Taking the pseudoinverse of the channel matrix and multiplying the result by the data gives an estimate of the weight matrix:

\[ \widehat{W} = BC^T(CC^T)^{-1} \]

Assumptions about \(C\) are assumptions about how the channels encode stimuli. Different encoding schemes can be instantiated with different \(C\), and any method for comparing linear models could be used to compare the schemes.

The forward encoding model enables comparison of static encoding schemes, but neural encoding schemes are dynamic. Attentional fluctuations, perceptual learning, and stimulation history all modulate neural tuning functions (McAdams and Maunsell 1999; Reynolds, Pasternak, and Desimone 2000; Siegel, Buschman, and Miller 2015; Yang and Maunsell 2004). To explore modulations with functional magnetic resonance imaging, some researchers have inverted the encoding model (Garcia, Srinivasan, and Serences 2013; Rahmati, Saber, and Curtis 2018; Saproo and Serences 2014; Scolari, Byers, and Serences 2012; Sprague and Serences 2013; Vo, Sprague, and Serences 2017). The inversion is a variation of cross validation. The method estimates the weight matrix with only some of the data (e.g., all data excluding a single run). The held out data, \(B_H\), contains observations from all experimental condition across which the tuning functions might vary. The encoding model is inverted by multiplying the pseudoinverse of the weight matrix with the held out data to estimate a new channel response matrix.

\[ \widehat{C} = \widehat{W}^T(\widehat{W}\widehat{W}^T)^{-1}B_H \]

The new channel response matrix estimates how the channels respond in each experimental condition.
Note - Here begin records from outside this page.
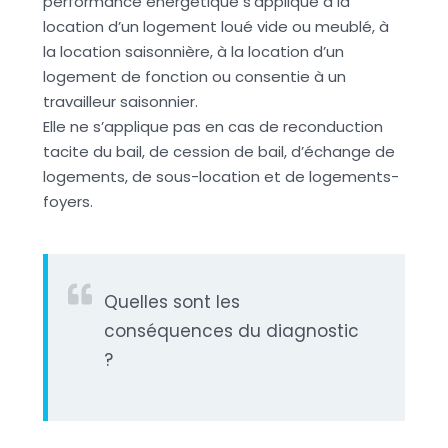
performance énergétique s’applique à la
location d’un logement loué vide ou meublé, à
la location saisonnière, à la location d’un
logement de fonction ou consentie à un
travailleur saisonnier.
Elle ne s’applique pas en cas de reconduction
tacite du bail, de cession de bail, d’échange de
logements, de sous-location et de logements-
foyers.
Quelles sont les
conséquences du diagnostic
?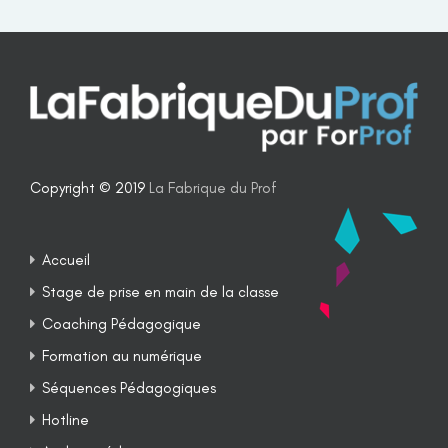
Copyright © 2019
La Fabrique du Prof
Accueil
Stage de prise en main de la classe
Coaching Pédagogique
Formation au numérique
Séquences Pédagogiques
Hotline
Although validation studies demonstrated that the inverted encoding model enables inferences that recapitulate some modulations observed with electrophysiology (Sprague et al. 2018; Sprague, Saproo, and Serences 2015), the inversion also misleads inferences about certain fundamental modulations (Gardner and Liu 2019; Liu, Cable, and Gardner 2018). In particular, increasing the contrast of an orientation increases the gain of neurons tuned to orientation without altering their tuning bandwidth (Alitto and Usrey 2004; Sclar and Freeman 1982; Skottun et al. 1987), but the inverted encoding model (incorrectly) suggests that higher contrast decreases bandwidth (Liu, Cable, and Gardner 2018). Inferences are misled because the estimated channel responses are constrained by the initial assumptions about \(C\) (Gardner and Liu 2019). Using the encoding model to study modulations requires a way to estimate the contribution of each channel without assuming a fixed channel response function.